Pet Bird Bonding
Contrary to popular myth, it is NOT essential to hand feed a baby parrot in order for it to bond successfully with you. It IS important for a bird to have been hand fed, by a positive-based nurturer, who has fostered trust and provided guidance from an early age. Parrots, however, are capable of forming many bonds throughout their lifetimes. The better the socialization and nurturing guidance provided from the beginning, the easier it is for a parrot to form new bonds.
Just like humans, parrots form different bonds with different people (and birds) in their lives. Your bird may have a primary bond with you, where you provide the bulk of the feeding, cleaning, and one on one interaction. Then there may be a different bond with your spouse, who perhaps provides special treats and occasional "hangouts" together. Your children may have yet another bond in providing silliness and special games. Then there are various degrees of bonding with other birds in the household, or even the family dog. All of these bonds are special and unique relationships. It is my belief that the more chances for a parrot to have numerous positive relationships, the healthier your bird is. Should something happen where you and your bird have to part company for some reason, a bird that has been encouraged to have multiple healthy relationships throughout it's life will adapt much more successfully and make new bonds much more smoothly than one who has been kept in a "one person" mode. Parrots are by nature highly social and sociable, critters and it's your duty as a caregiver, to foster trusting birds.

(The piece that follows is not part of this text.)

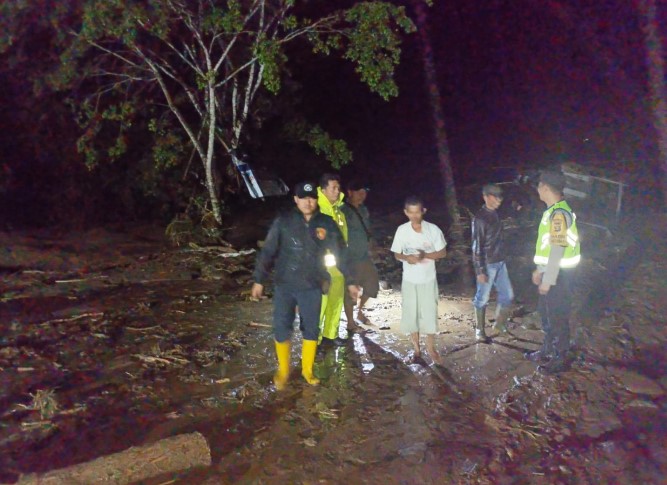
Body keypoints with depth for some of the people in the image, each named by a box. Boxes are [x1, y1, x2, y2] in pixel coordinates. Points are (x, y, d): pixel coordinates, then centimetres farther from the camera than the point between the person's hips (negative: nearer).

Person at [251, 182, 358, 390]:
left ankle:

So, how do we do this? First off, if you really want to maintain a strong primary bond with your bird, don't get him a buddy! Especially another bird of the same species, where a true "pair-bond" will most likely form. Even in cross-species "buddy bonds" birds can become territorial and aggressive toward their humans during hormonal times.
Secondly, although we love and indulge our parrots, don't "spoil" them in the sense that you are not providing guidance. Like young children, parrots want and need "rules" and guidelines for living. Ignore most negative behaviors, and strongly reinforce the positive ones. Use "step up/down," play "the towel game," give lots of positive reinforcement every time ("Good step up!" "Good bird!" "I like that!") Don't succumb to "quick fix" techniques, don't lose your temper and don't personalize perceived "mean" behavior from your bird. Gain an understanding of basic parrot behavior, practice positive reinforcement, and reinforce trust. Then your bonds will be strong and healthy ones.